- **What you are asked to do**
Show, from the records below, all lines that contain the word "should".
#### Data to use
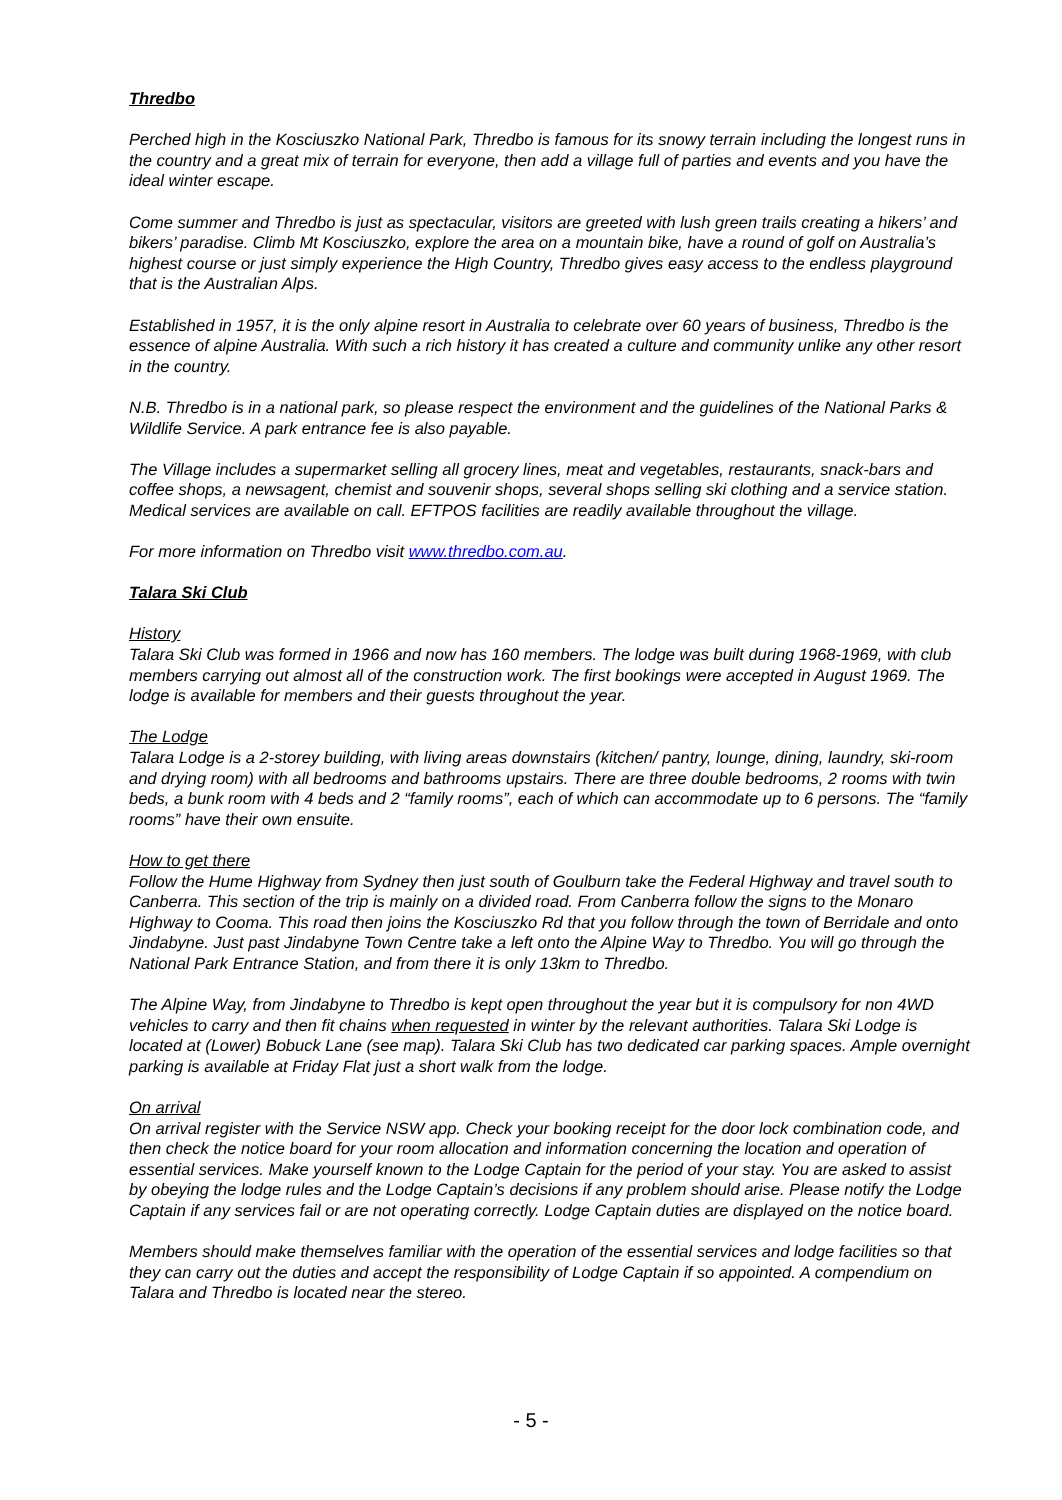Thredbo
Perched high in the Kosciuszko National Park, Thredbo is famous for its snowy terrain including the longest runs in the country and a great mix of terrain for everyone, then add a village full of parties and events and you have the ideal winter escape.
Come summer and Thredbo is just as spectacular, visitors are greeted with lush green trails creating a hikers’ and bikers’ paradise. Climb Mt Kosciuszko, explore the area on a mountain bike, have a round of golf on Australia’s highest course or just simply experience the High Country, Thredbo gives easy access to the endless playground that is the Australian Alps.
Established in 1957, it is the only alpine resort in Australia to celebrate over 60 years of business, Thredbo is the essence of alpine Australia. With such a rich history it has created a culture and community unlike any other resort in the country.
N.B. Thredbo is in a national park, so please respect the environment and the guidelines of the National Parks & Wildlife Service. A park entrance fee is also payable.
The Village includes a supermarket selling all grocery lines, meat and vegetables, restaurants, snack-bars and coffee shops, a newsagent, chemist and souvenir shops, several shops selling ski clothing and a service station. Medical services are available on call. EFTPOS facilities are readily available throughout the village.
For more information on Thredbo visit www.thredbo.com.au.
Talara Ski Club
History
Talara Ski Club was formed in 1966 and now has 160 members. The lodge was built during 1968-1969, with club members carrying out almost all of the construction work. The first bookings were accepted in August 1969. The lodge is available for members and their guests throughout the year.
The Lodge
Talara Lodge is a 2-storey building, with living areas downstairs (kitchen/ pantry, lounge, dining, laundry, ski-room and drying room) with all bedrooms and bathrooms upstairs. There are three double bedrooms, 2 rooms with twin beds, a bunk room with 4 beds and 2 “family rooms”, each of which can accommodate up to 6 persons. The “family rooms” have their own ensuite.
How to get there
Follow the Hume Highway from Sydney then just south of Goulburn take the Federal Highway and travel south to Canberra. This section of the trip is mainly on a divided road. From Canberra follow the signs to the Monaro Highway to Cooma. This road then joins the Kosciuszko Rd that you follow through the town of Berridale and onto Jindabyne. Just past Jindabyne Town Centre take a left onto the Alpine Way to Thredbo. You will go through the National Park Entrance Station, and from there it is only 13km to Thredbo.
The Alpine Way, from Jindabyne to Thredbo is kept open throughout the year but it is compulsory for non 4WD vehicles to carry and then fit chains when requested in winter by the relevant authorities. Talara Ski Lodge is located at (Lower) Bobuck Lane (see map). Talara Ski Club has two dedicated car parking spaces. Ample overnight parking is available at Friday Flat just a short walk from the lodge.
On arrival
On arrival register with the Service NSW app. Check your booking receipt for the door lock combination code, and then check the notice board for your room allocation and information concerning the location and operation of essential services. Make yourself known to the Lodge Captain for the period of your stay. You are asked to assist by obeying the lodge rules and the Lodge Captain’s decisions if any problem should arise. Please notify the Lodge Captain if any services fail or are not operating correctly. Lodge Captain duties are displayed on the notice board.
Members should make themselves familiar with the operation of the essential services and lodge facilities so that they can carry out the duties and accept the responsibility of Lodge Captain if so appointed. A compendium on Talara and Thredbo is located near the stereo.
- 5 -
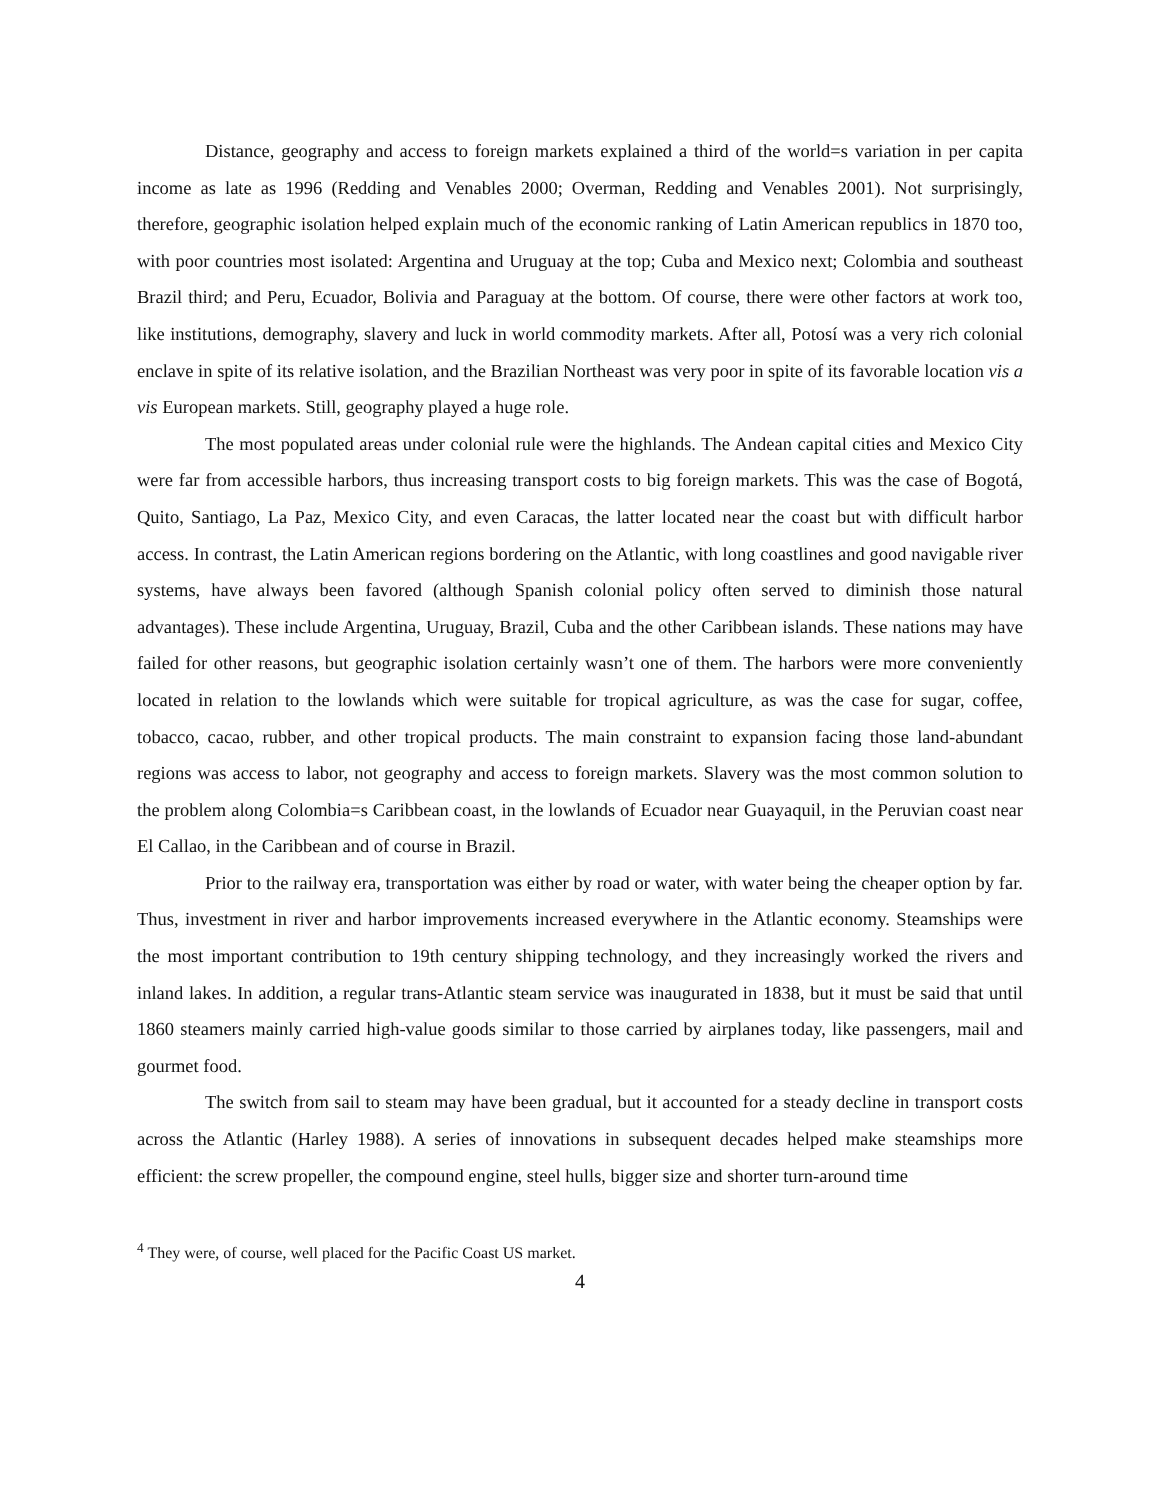Distance, geography and access to foreign markets explained a third of the world=s variation in per capita income as late as 1996 (Redding and Venables 2000; Overman, Redding and Venables 2001). Not surprisingly, therefore, geographic isolation helped explain much of the economic ranking of Latin American republics in 1870 too, with poor countries most isolated: Argentina and Uruguay at the top; Cuba and Mexico next; Colombia and southeast Brazil third; and Peru, Ecuador, Bolivia and Paraguay at the bottom. Of course, there were other factors at work too, like institutions, demography, slavery and luck in world commodity markets. After all, Potosí was a very rich colonial enclave in spite of its relative isolation, and the Brazilian Northeast was very poor in spite of its favorable location vis a vis European markets. Still, geography played a huge role.
The most populated areas under colonial rule were the highlands. The Andean capital cities and Mexico City were far from accessible harbors, thus increasing transport costs to big foreign markets. This was the case of Bogotá, Quito, Santiago, La Paz, Mexico City, and even Caracas, the latter located near the coast but with difficult harbor access. In contrast, the Latin American regions bordering on the Atlantic, with long coastlines and good navigable river systems, have always been favored (although Spanish colonial policy often served to diminish those natural advantages). These include Argentina, Uruguay, Brazil, Cuba and the other Caribbean islands. These nations may have failed for other reasons, but geographic isolation certainly wasn’t one of them. The harbors were more conveniently located in relation to the lowlands which were suitable for tropical agriculture, as was the case for sugar, coffee, tobacco, cacao, rubber, and other tropical products. The main constraint to expansion facing those land-abundant regions was access to labor, not geography and access to foreign markets. Slavery was the most common solution to the problem along Colombia=s Caribbean coast, in the lowlands of Ecuador near Guayaquil, in the Peruvian coast near El Callao, in the Caribbean and of course in Brazil.
Prior to the railway era, transportation was either by road or water, with water being the cheaper option by far. Thus, investment in river and harbor improvements increased everywhere in the Atlantic economy. Steamships were the most important contribution to 19th century shipping technology, and they increasingly worked the rivers and inland lakes. In addition, a regular trans-Atlantic steam service was inaugurated in 1838, but it must be said that until 1860 steamers mainly carried high-value goods similar to those carried by airplanes today, like passengers, mail and gourmet food.
The switch from sail to steam may have been gradual, but it accounted for a steady decline in transport costs across the Atlantic (Harley 1988). A series of innovations in subsequent decades helped make steamships more efficient: the screw propeller, the compound engine, steel hulls, bigger size and shorter turn-around time
<sup>4</sup> They were, of course, well placed for the Pacific Coast US market.
4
########
- **Exercise response**
On arrival register with the Service NSW app. Check your booking receipt for the door lock combination code, and then check the notice board for your room allocation and information concerning the location and operation of essential services. Make yourself known to the Lodge Captain for the period of your stay. You are asked to assist by obeying the lodge rules and the Lodge Captain’s decisions if any problem should arise. Please notify the Lodge Captain if any services fail or are not operating correctly. Lodge Captain duties are displayed on the notice board.
Members should make themselves familiar with the operation of the essential services and lodge facilities so that they can carry out the duties and accept the responsibility of Lodge Captain if so appointed. A compendium on Talara and Thredbo is located near the stereo.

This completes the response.